Pavement is a street in the city centre of York, in England.

History
The area occupied by Pavement was outside the Roman city walls, but fairly central within the Mediaeval walls of York.  During the Anglo-Saxon and Viking eras, it was at the heart of the commercial area of Jorvik.  The location of one of York's two early markets, the road was known as Marketshire, a name first recorded in 1086, and shared with the city ward in which it was located.  It was alternatively known as Ousegate, which remains the name of its western continuation.  By the Middle Ages, its market days were Tuesday, Thursday and Saturday, and the central part of the street was roughly its present width - far wider than most city streets of the time.

From 1329, the street was increasingly known as "Pavement", which is likely to indicate that it was one of the first roads in the city to be paved.  As a major open space in the city, it was popular site for public gatherings, it contained a ring for bull baiting, and was also the location where Thomas Percy, 7th Earl of Northumberland was executed.

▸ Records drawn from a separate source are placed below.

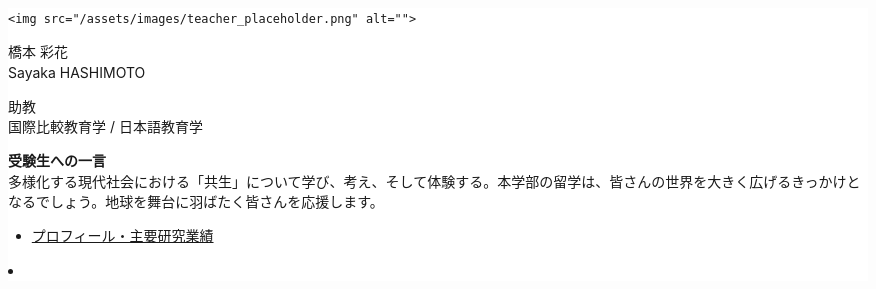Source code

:     <img src="/assets/images/teacher_placeholder.png" alt="">
  </div>
  <div class="text">
    <p class="name"><span class="jp">橋本 彩花</span><br><span class="en">Sayaka HASHIMOTO</span></p>
    <p class="credit"><span>助教</span><br><span>国際比較教育学 / 日本語教育学</span></p>
    <p class="message"><strong>受験生への一言</strong><br />多様化する現代社会における「共生」について学び、考え、そして体験する。本学部の留学は、皆さんの世界を大きく広げるきっかけとなるでしょう。地球を舞台に羽ばたく皆さんを応援します。</p>
    <ul>
      <li><a href="http://raweb.jm.aoyama.ac.jp/aguhp/KgApp?kyoinId=ymbsgdyoggy" target="_blank">プロフィール・主要研究業績</a></li>
    </ul>
  </div>
</li>
<li>
  <div class="photo">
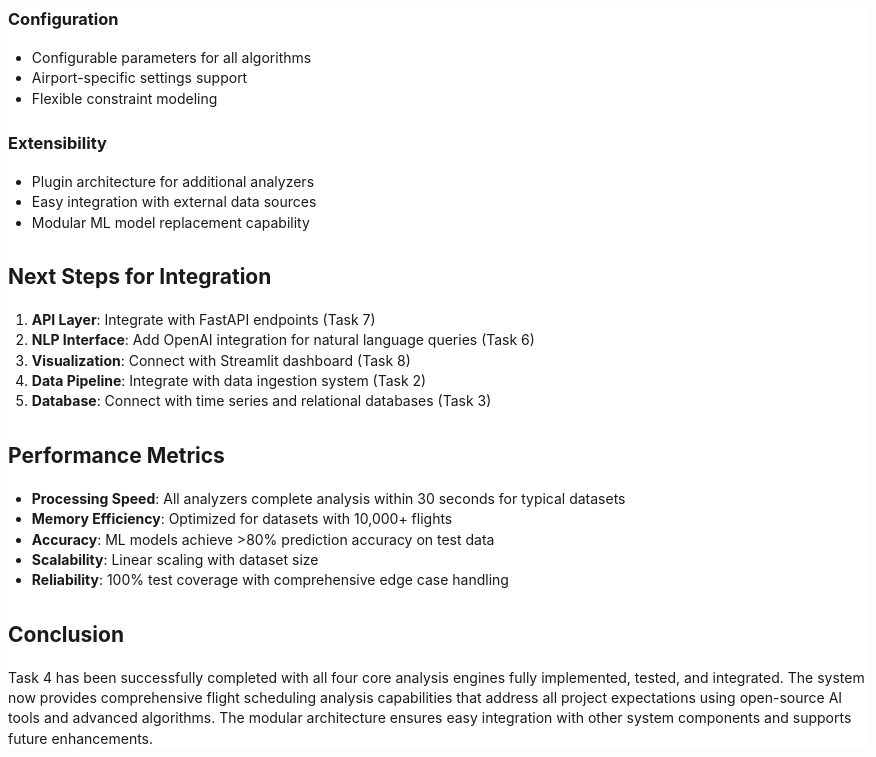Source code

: ### Configuration
- Configurable parameters for all algorithms
- Airport-specific settings support
- Flexible constraint modeling

### Extensibility
- Plugin architecture for additional analyzers
- Easy integration with external data sources
- Modular ML model replacement capability

## Next Steps for Integration

1. **API Layer**: Integrate with FastAPI endpoints (Task 7)
2. **NLP Interface**: Add OpenAI integration for natural language queries (Task 6)
3. **Visualization**: Connect with Streamlit dashboard (Task 8)
4. **Data Pipeline**: Integrate with data ingestion system (Task 2)
5. **Database**: Connect with time series and relational databases (Task 3)

## Performance Metrics

- **Processing Speed**: All analyzers complete analysis within 30 seconds for typical datasets
- **Memory Efficiency**: Optimized for datasets with 10,000+ flights
- **Accuracy**: ML models achieve >80% prediction accuracy on test data
- **Scalability**: Linear scaling with dataset size
- **Reliability**: 100% test coverage with comprehensive edge case handling

## Conclusion

Task 4 has been successfully completed with all four core analysis engines fully implemented, tested, and integrated. The system now provides comprehensive flight scheduling analysis capabilities that address all project expectations using open-source AI tools and advanced algorithms. The modular architecture ensures easy integration with other system components and supports future enhancements.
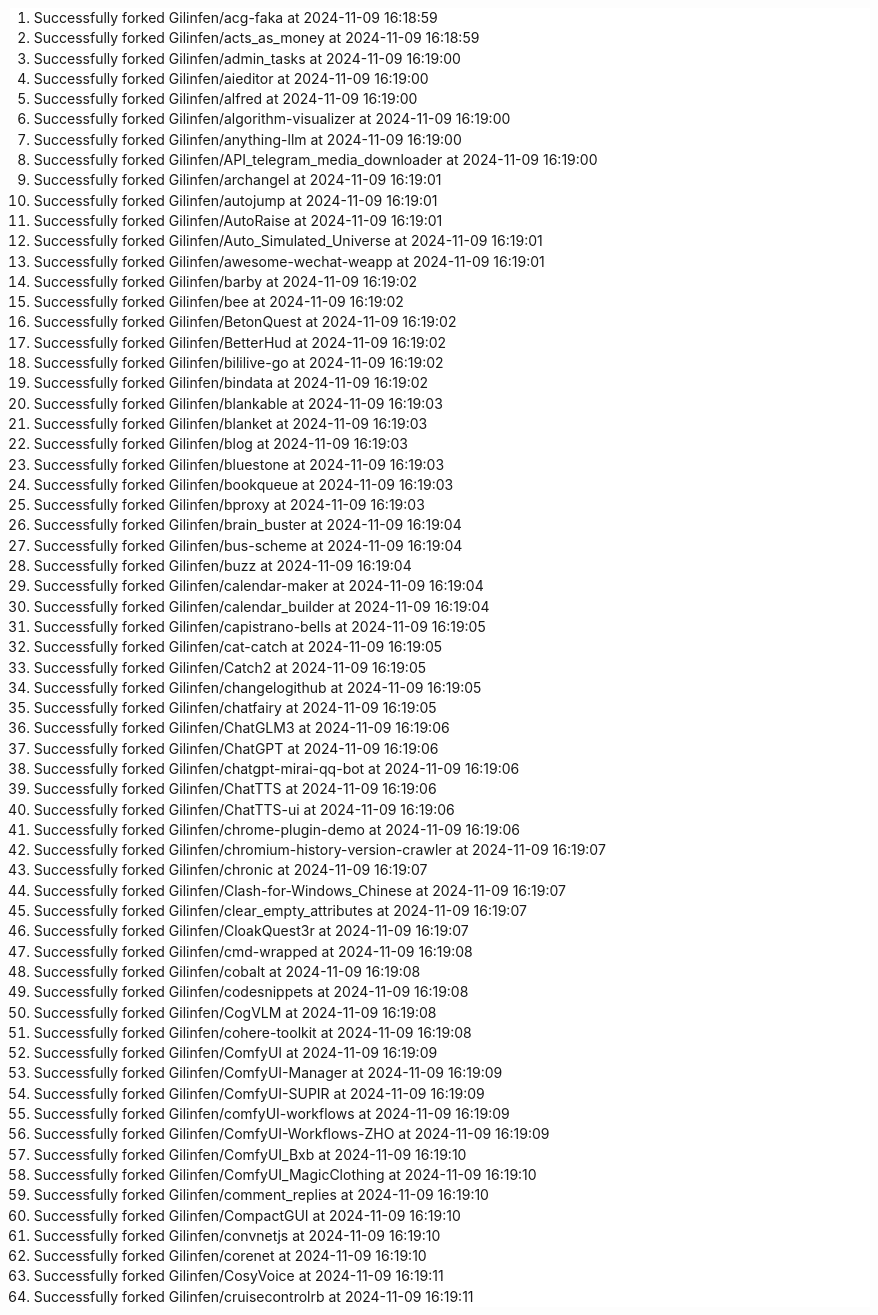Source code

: 1. Successfully forked Gilinfen/acg-faka at 2024-11-09 16:18:59
2. Successfully forked Gilinfen/acts_as_money at 2024-11-09 16:18:59
3. Successfully forked Gilinfen/admin_tasks at 2024-11-09 16:19:00
4. Successfully forked Gilinfen/aieditor at 2024-11-09 16:19:00
5. Successfully forked Gilinfen/alfred at 2024-11-09 16:19:00
6. Successfully forked Gilinfen/algorithm-visualizer at 2024-11-09 16:19:00
7. Successfully forked Gilinfen/anything-llm at 2024-11-09 16:19:00
8. Successfully forked Gilinfen/API_telegram_media_downloader at 2024-11-09 16:19:00
9. Successfully forked Gilinfen/archangel at 2024-11-09 16:19:01
10. Successfully forked Gilinfen/autojump at 2024-11-09 16:19:01
11. Successfully forked Gilinfen/AutoRaise at 2024-11-09 16:19:01
12. Successfully forked Gilinfen/Auto_Simulated_Universe at 2024-11-09 16:19:01
13. Successfully forked Gilinfen/awesome-wechat-weapp at 2024-11-09 16:19:01
14. Successfully forked Gilinfen/barby at 2024-11-09 16:19:02
15. Successfully forked Gilinfen/bee at 2024-11-09 16:19:02
16. Successfully forked Gilinfen/BetonQuest at 2024-11-09 16:19:02
17. Successfully forked Gilinfen/BetterHud at 2024-11-09 16:19:02
18. Successfully forked Gilinfen/bililive-go at 2024-11-09 16:19:02
19. Successfully forked Gilinfen/bindata at 2024-11-09 16:19:02
20. Successfully forked Gilinfen/blankable at 2024-11-09 16:19:03
21. Successfully forked Gilinfen/blanket at 2024-11-09 16:19:03
22. Successfully forked Gilinfen/blog at 2024-11-09 16:19:03
23. Successfully forked Gilinfen/bluestone at 2024-11-09 16:19:03
24. Successfully forked Gilinfen/bookqueue at 2024-11-09 16:19:03
25. Successfully forked Gilinfen/bproxy at 2024-11-09 16:19:03
26. Successfully forked Gilinfen/brain_buster at 2024-11-09 16:19:04
27. Successfully forked Gilinfen/bus-scheme at 2024-11-09 16:19:04
28. Successfully forked Gilinfen/buzz at 2024-11-09 16:19:04
29. Successfully forked Gilinfen/calendar-maker at 2024-11-09 16:19:04
30. Successfully forked Gilinfen/calendar_builder at 2024-11-09 16:19:04
31. Successfully forked Gilinfen/capistrano-bells at 2024-11-09 16:19:05
32. Successfully forked Gilinfen/cat-catch at 2024-11-09 16:19:05
33. Successfully forked Gilinfen/Catch2 at 2024-11-09 16:19:05
34. Successfully forked Gilinfen/changelogithub at 2024-11-09 16:19:05
35. Successfully forked Gilinfen/chatfairy at 2024-11-09 16:19:05
36. Successfully forked Gilinfen/ChatGLM3 at 2024-11-09 16:19:06
37. Successfully forked Gilinfen/ChatGPT at 2024-11-09 16:19:06
38. Successfully forked Gilinfen/chatgpt-mirai-qq-bot at 2024-11-09 16:19:06
39. Successfully forked Gilinfen/ChatTTS at 2024-11-09 16:19:06
40. Successfully forked Gilinfen/ChatTTS-ui at 2024-11-09 16:19:06
41. Successfully forked Gilinfen/chrome-plugin-demo at 2024-11-09 16:19:06
42. Successfully forked Gilinfen/chromium-history-version-crawler at 2024-11-09 16:19:07
43. Successfully forked Gilinfen/chronic at 2024-11-09 16:19:07
44. Successfully forked Gilinfen/Clash-for-Windows_Chinese at 2024-11-09 16:19:07
45. Successfully forked Gilinfen/clear_empty_attributes at 2024-11-09 16:19:07
46. Successfully forked Gilinfen/CloakQuest3r at 2024-11-09 16:19:07
47. Successfully forked Gilinfen/cmd-wrapped at 2024-11-09 16:19:08
48. Successfully forked Gilinfen/cobalt at 2024-11-09 16:19:08
49. Successfully forked Gilinfen/codesnippets at 2024-11-09 16:19:08
50. Successfully forked Gilinfen/CogVLM at 2024-11-09 16:19:08
51. Successfully forked Gilinfen/cohere-toolkit at 2024-11-09 16:19:08
52. Successfully forked Gilinfen/ComfyUI at 2024-11-09 16:19:09
53. Successfully forked Gilinfen/ComfyUI-Manager at 2024-11-09 16:19:09
54. Successfully forked Gilinfen/ComfyUI-SUPIR at 2024-11-09 16:19:09
55. Successfully forked Gilinfen/comfyUI-workflows at 2024-11-09 16:19:09
56. Successfully forked Gilinfen/ComfyUI-Workflows-ZHO at 2024-11-09 16:19:09
57. Successfully forked Gilinfen/ComfyUI_Bxb at 2024-11-09 16:19:10
58. Successfully forked Gilinfen/ComfyUI_MagicClothing at 2024-11-09 16:19:10
59. Successfully forked Gilinfen/comment_replies at 2024-11-09 16:19:10
60. Successfully forked Gilinfen/CompactGUI at 2024-11-09 16:19:10
61. Successfully forked Gilinfen/convnetjs at 2024-11-09 16:19:10
62. Successfully forked Gilinfen/corenet at 2024-11-09 16:19:10
63. Successfully forked Gilinfen/CosyVoice at 2024-11-09 16:19:11
64. Successfully forked Gilinfen/cruisecontrolrb at 2024-11-09 16:19:11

The market continued to thrive, and a market cross was erected in 1671.  By the 18th-century, the market was short of space, and sections of the road were widened: shops in front of St Crux were demolished in 1769, followed by the chancel and part of the churchyard of All Saints, in 1782.  The market cross was demolished in 1813.  In 1836, Parliament Street was laid out, leading to the demolition of many buildings on the north side of the street, St Crux was demolished in 1887, and then in 1912, Piccadilly was extended to reach Pavement on the south side, resulting in more demolitions.  Finally, in the 1950s, Stonebow was constructed as an eastern continuation of the street.

Layout and architecture
At the western end of the street, Parliament Street runs to the north and Piccadilly to the south, while to the west it splits into High Ousegate and Coppergate.  Between those last two streets lies the church of All Saints, Pavement.  Several historic buildings lie on the southern side of the street.  Sir Thomas Herbert's House, at number 12, is the sole survivor of the large merchants' houses which once lined the street, but the 4, 6, and 10 Pavement, the Golden Fleece pub, 18, 20 and 22 Pavement, 24 Pavement, 26 and 28 Pavement, and 30 Pavement, are all listed buildings.

At the eastern end of the street, Stonebow continues to the east, Fossgate runs south, and Whip-Ma-Whop-Ma-Gate runs north.  The only historic building surviving on the north side is the parish room of St Crux Church, with the modern Marks and Spencer store dominating.

The Shambles lead north off Pavement, while the small Lady Peckett's Yard leads off its southern side.